The result is a year-long, honors-level experience, intentionally interdisciplinary and closely aligned with the ideas students encounter in their ninth-grade human geography courses. Chattanooga itself becomes both subject and classroom.
This year’s cohort of eight Fellows has already begun to experience what that looks like in practice. In the fall, the girls conducted a field study of Frazier Avenue, analyzing the space through the lens of geography, design, and community use. What works well? What might be improved? How do people interact with their environment? From those observations, they began identifying problems and imagining possible solutions, followed by a series of discussions about how they could implement their ideas.
Along the way, they practiced the essential skills of research, gathering both qualitative and quantitative data, interpreting patterns, and learning how to present their findings clearly and effectively. One of the culminating projects from the first term was laying the groundwork for a Teen Atlas of Chattanooga, a collaborative work that combines research, design, and the fellows’ own experiences of the city and which will continue to grow as future cohorts contribute to it.
The girls have expressed appreciation for the chance to see how the material they encounter in class, whether from human geography or from the broader currents of world or American history, play out in the local landscape. Concepts that might otherwise feel abstract begin to take on real shape when viewed through the streets, neighborhoods, and stories of their hometown.

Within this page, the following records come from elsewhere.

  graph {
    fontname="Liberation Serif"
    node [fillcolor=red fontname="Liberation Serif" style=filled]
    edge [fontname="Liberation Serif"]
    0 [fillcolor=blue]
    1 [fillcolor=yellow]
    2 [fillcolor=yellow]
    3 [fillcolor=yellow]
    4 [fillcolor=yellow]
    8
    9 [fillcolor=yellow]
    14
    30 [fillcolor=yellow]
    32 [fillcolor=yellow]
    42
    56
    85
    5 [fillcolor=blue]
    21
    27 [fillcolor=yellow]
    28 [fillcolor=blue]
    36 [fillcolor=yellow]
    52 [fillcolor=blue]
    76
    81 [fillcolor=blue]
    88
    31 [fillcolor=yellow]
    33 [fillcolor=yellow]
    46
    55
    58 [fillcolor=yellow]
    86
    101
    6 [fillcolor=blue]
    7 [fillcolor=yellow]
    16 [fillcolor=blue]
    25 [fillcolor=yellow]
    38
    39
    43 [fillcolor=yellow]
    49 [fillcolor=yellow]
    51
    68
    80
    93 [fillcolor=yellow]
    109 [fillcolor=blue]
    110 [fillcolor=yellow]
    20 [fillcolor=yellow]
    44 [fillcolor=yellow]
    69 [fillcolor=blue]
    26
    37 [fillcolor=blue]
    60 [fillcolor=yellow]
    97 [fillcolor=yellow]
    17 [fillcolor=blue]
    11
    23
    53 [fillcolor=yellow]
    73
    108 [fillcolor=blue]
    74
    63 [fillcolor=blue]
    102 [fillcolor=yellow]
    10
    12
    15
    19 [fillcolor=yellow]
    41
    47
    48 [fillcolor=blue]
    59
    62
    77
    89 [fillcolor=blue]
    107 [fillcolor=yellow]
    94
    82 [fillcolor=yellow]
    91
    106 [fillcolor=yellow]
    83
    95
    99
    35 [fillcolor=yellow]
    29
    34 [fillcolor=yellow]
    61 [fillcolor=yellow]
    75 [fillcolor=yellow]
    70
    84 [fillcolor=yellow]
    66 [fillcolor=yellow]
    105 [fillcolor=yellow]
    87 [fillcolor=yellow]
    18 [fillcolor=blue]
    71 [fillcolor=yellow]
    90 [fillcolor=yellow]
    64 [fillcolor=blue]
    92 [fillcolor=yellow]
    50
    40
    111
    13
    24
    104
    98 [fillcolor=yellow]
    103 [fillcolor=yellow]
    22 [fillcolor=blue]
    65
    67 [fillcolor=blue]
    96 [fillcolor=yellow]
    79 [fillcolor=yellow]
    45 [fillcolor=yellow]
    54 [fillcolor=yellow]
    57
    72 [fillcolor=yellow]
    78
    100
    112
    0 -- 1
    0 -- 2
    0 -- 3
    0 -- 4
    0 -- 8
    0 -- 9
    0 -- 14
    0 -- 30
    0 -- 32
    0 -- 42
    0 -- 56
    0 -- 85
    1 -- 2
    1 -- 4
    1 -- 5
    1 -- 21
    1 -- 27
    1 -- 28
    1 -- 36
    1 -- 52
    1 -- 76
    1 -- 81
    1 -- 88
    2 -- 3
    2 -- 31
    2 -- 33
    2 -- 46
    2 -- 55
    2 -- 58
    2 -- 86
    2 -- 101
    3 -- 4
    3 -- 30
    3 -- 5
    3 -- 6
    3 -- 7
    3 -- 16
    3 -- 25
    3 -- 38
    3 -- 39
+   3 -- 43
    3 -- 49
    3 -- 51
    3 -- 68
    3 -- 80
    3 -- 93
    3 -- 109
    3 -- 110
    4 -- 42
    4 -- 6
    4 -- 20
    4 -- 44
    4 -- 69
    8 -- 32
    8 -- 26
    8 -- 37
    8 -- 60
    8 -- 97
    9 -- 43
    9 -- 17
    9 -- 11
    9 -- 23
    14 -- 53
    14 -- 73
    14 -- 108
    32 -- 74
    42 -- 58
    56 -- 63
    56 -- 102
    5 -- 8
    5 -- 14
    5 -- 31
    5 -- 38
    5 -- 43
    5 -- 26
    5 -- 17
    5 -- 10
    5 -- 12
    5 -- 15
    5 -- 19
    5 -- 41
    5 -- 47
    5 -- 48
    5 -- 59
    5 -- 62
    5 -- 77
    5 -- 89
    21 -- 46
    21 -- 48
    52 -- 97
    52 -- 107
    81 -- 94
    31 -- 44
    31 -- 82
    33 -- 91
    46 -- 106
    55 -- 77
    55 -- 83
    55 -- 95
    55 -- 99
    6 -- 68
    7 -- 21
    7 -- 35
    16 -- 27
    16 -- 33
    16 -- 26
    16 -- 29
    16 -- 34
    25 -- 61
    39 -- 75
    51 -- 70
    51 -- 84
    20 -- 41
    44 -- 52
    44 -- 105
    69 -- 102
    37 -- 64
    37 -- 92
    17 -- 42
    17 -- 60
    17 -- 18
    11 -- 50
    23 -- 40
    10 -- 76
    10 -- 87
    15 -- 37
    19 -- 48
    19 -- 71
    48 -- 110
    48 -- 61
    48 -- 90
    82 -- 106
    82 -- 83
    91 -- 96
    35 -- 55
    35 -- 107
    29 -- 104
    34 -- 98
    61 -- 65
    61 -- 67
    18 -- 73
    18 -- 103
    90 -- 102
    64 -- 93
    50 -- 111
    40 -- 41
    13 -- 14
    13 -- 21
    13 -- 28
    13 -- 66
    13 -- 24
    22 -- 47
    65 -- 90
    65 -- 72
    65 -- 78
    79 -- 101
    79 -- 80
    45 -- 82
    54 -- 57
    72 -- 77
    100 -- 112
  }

Personally, one of my favorite aspects of Tucker Fellows is that it gives girls a strong grounding in Chattanooga just as many of them begin to explore the city more independently. As a nonnative, I remember how exciting it was to discover Chattanooga’s stories. I am often surprised when our students do not yet know some of them, and I greatly enjoy getting to share those stories along the way.
Some of the most meaningful moments come when we talk about GPS alumnae who made their mark on the city, such as Mai Bell Hurley. Learning about figures like her reminds our girls that the story of Chattanooga is not only something to study. It is something they have the opportunity to shape.

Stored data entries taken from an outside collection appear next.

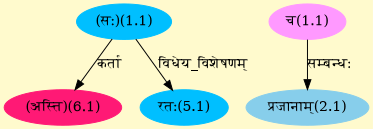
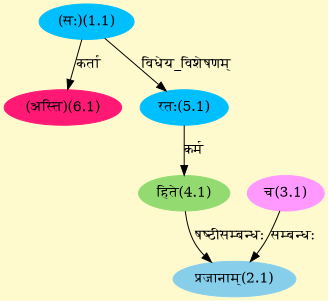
  digraph {
    bgcolor=lemonchiffon1
    compound=true
    rankdir=BT
    node [color="#00BFFF" style=filled]
    edge [dir=back]
    n1 [label="(सः)(1.1)"]
    n2 [color="#FF1975" label="(अस्ति)(6.1)"]
    n3 [color="#87CEEB" label="प्रजानाम्(2.1)"]
-   n5 [color="#FF99FF" label="च(1.1)"]
+   n4 [color="#93DB70" label="हिते(4.1)"]
+   n5 [color="#FF99FF" label="च(3.1)"]
    n6 [label="रतः(5.1)"]
    n2 -> n1 [label="कर्ता"]
+   n3 -> n4 [label="षष्ठीसम्बन्धः"]
    n3 -> n5 [label="सम्बन्धः"]
+   n4 -> n6 [label="कर्म"]
    n6 -> n1 [label="विधेय_विशेषणम्"]
  }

In the second half of the year, the Fellows have been taking this work even further. Each student identifies a specific Chattanooga-based issue that interests her and begins a semester-long research project. Drawing on the skills they developed in the fall, they investigate the background of the issue, evaluate potential solutions, and ultimately present their recommendations to a relevant audience. They are researching solutions to Chattanooga’s heat islands, microplastic pollution, reading deserts, and food insecurity, among other things!
The goal for the girls is not simply to study the city, but to understand how thoughtful research, creativity, and collaboration can lead to meaningful impact. That connects directly to what Headmaster Tucker envisioned for the girls of his day: preparing young people who would make a positive difference in the world. By giving our girls the tools to understand their community, and the confidence to engage with it thoughtfully, the Tucker Fellows program aims to help them begin doing just that.
As course selection is now upon us, I encourage girls who are curious about their city, interested in research, and eager to explore new ideas to consider applying for Tucker Fellows. It is a chance not only to learn more about Chattanooga, but also to discover how much impact thoughtful inquiry and engaged citizenship can have.
After all, sometimes the most powerful classroom is the one just beyond our front door.

About the Author
Ralph Covino, PhD, is the Coordinator of the Humanities Department and Director of the Tucker Fellows Program at Girls Preparatory School.
He is an educator with extensive experience designing programs for girls that foster leadership, reflection, and purpose-driven learning. Drawing on classical thought, curriculum design, and competency-based education, he integrates timeless lessons with modern tools, including research methods and emerging technologies, to cultivate curiosity, agency, and confidence. He works with schools and scholarly organizations to create adaptive, student-centered programs that prepare students to lead thoughtfully in their communities and beyond.